Basic. Mid-tier. NBE. Premium. These are common descriptors for the traditional merchandising roles Private Brands play (I’d argue that we should focus on meeting shopper’s needs versus merchandising strategies – but that’s fodder for an entirely different post). Sometimes brands are cast in these roles with careful thought and consideration. And other times they gravitate to these price positions over time as other, newer brands surround them. This approach works just fine – until it doesn’t.
In the agency world I live in I often tell my team that when we’re working with an easy-to-please client, we risk being lulled into a sense that everything is just fine and we’re firing on all cylinders. It’s often the adversity that comes from working with a really difficult client that makes us stronger.

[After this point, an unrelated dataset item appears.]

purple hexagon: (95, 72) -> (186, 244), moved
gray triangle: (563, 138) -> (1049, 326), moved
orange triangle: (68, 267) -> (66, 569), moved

The same is probably true for your Private Brand portfolio. On the surface, everything may appear to be working just fine. But over time your once vibrant Private Brand portfolio ages, new competitive threats arise, your customers evolve, and cracks and blemishes in your portfolio begin to surface. When this happens, I suggest you heartily embrace it as an opportunity to grow stronger.
We’re currently engaged with a specialty retailer that is working through a portfolio rationalization as a result of a merger. Are you jealous of them? Maybe you should be. What a liberating opportunity they have to examine the role and effectiveness of every single brand in the portfolio. Is it hard work? You bet. But I have every confidence that the revised portfolio will be comprised of brands that are genuinely meeting customer’s needs and solving business problems – not just jockeying for position against national brands.